**QUESITO 1**.
Nell'intervista a Silvio Orlando, quale strumento ha ricominciato a suonare durante il lockdown?
**QUESITO 2**.
Riscrivi il brano dell'intervista a Silvio Orlando che comincia con "La Stampa intervista" e termina dopo "un chiodo fisso.", cambiando "flauto" in "pianoforte".

**TESTO DI PARTENZA**.
- - - - -
Silvio Orlando a La Stampa: «Quando reciti, essere napoletano comporta uno stereotipo micidiale, rischi di entrare in un loculo da cui non esci più. Mi sento orfano, ho iniziato a recitare per bisogno di amore e di attenzione» 

«Napoli è tutto e troppo. E’ un mondo, è come se non ti fosse data la possibilità di uscirne»

La Stampa intervista Silvio Orlando, che questa sera nel Cortile della Reggia del Bosco di Capodimonte dirige e interpreta “La vita davanti a sé” per il Napoli Teatro Festival. Racconta che durante il lockdown ha ricominciato a suonare il flauto, per la “gioia” dei vicini. Il tempo dell’isolamento

«non è stato né morto né sprecato. E poi ho letto libri che da tanto volevo leggere. Alla fine le giornate erano frenetiche, arrivava la sera e mi rendevo conto di non essere riuscito a fare tutto quello che avrei voluto».

Parla della genitorialità come di un chiodo fisso.

«Invecchiando la paternità è sempre di più il mio pallino. Non sono stato figlio perché ho perso mia madre molto presto, ma non sono stato nemmeno padre, per me questo è un territorio sensibile. Mi sento soprattutto orfano e, quando vado a indagare nelle motivazioni profonde per cui faccio questo mestiere, sento sempre che alla base c’è la ricerca di amore, di attenzione, il bisogno di riparare a un deficit».

Il bisogno di un uomo di diventare padre è diverso da quello della donna, spiega.

«Per una donna esiste un’età, tra i 30, 40, 50 anni, in cui la necessità di un figlio può diventare drammatica, poi si stempera. Per un uomo è tutto il contrario, all’inizio non ci si pensa nemmeno, poi cresce dentro il vuoto. Per un uomo avere un figlio è quasi un fatto culturale, per una donna è antropologico, biologico».

Orlando ha lavorato sia con Nanni Moretti che con Paolo Sorrentino, racconta quali sono le differenze tra i due.

«Tenerli insieme nella stessa vita è già una scommessa. Sono molto diversi, l’arrivo a Nanni è stato in qualche modo naturale, è il cantore della nostra generazione. Con Paolo, invece, è stato un fulmine a ciel sereno, venivo da un paio di anni micidiali, del cinema mi ero un po’ disamorato. La chiamata di Paolo è stata come un segno, un regalo inaspettato, ho dovuto cancellare con un colpo di spugna l’idea che il pubblico si era fatta di me. E poi bisognava confrontarsi con una macchina infernale, con la durata gigantesca di una serie, con il fatto che il Pope sia un film in costume, con un cast enorme, con un regista che poteva chiedere tutto. Con Paolo è così, si va avanti senza provare, senza preparare, o bere o affogare. Sia Moretti che Sorrentino sono dei capiscuola, questo sviluppa un carattere irremovibile, non troppo dialogante. Partono da loro stessi, però mentre Paolo inizia dallo stile, Nanni fa il contrario, comincia da quello che vuole dire, dall’autobiografia».
- - - - -
**DATI FORNITI**.
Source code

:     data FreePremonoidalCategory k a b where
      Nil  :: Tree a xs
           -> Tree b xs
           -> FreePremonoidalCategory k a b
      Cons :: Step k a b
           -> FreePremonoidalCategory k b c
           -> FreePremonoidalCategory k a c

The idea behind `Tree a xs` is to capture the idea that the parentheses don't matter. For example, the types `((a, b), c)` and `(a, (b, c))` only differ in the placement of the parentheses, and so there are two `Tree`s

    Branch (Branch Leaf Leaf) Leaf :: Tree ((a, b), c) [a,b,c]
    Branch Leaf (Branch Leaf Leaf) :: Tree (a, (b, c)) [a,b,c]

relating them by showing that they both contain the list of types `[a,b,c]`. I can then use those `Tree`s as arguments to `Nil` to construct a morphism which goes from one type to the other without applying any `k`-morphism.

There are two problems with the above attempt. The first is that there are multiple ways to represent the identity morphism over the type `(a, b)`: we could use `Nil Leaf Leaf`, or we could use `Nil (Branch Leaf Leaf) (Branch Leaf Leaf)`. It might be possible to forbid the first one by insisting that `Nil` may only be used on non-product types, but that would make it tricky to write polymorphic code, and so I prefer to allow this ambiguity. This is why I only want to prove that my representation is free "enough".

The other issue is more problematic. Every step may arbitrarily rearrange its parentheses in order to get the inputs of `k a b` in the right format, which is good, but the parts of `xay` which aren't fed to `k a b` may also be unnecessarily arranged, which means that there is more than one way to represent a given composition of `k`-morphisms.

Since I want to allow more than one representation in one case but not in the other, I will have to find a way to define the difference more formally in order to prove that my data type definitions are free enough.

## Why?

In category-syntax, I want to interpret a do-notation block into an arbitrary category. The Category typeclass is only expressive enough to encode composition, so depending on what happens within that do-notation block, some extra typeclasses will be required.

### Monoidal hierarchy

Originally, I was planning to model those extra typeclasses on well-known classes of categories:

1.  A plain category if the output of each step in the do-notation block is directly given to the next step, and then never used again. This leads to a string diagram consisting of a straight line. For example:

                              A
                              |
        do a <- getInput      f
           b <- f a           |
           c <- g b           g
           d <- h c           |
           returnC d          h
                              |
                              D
- - - - -
**RISPOSTA 1**.
Il flauto.

**RISPOSTA 2**.
La Stampa intervista Silvio Orlando, che questa sera nel Cortile della Reggia del Bosco di Capodimonte dirige e interpreta “La vita davanti a sé” per il Napoli Teatro Festival. Racconta che durante il lockdown ha ricominciato a suonare il pianoforte, per la “gioia” dei vicini. Il tempo dell’isolamento

«non è stato né morto né sprecato. E poi ho letto libri che da tanto volevo leggere. Alla fine le giornate erano frenetiche, arrivava la sera e mi rendevo conto di non essere riuscito a fare tutto quello che avrei voluto».

Parla della genitorialità come di un chiodo fisso.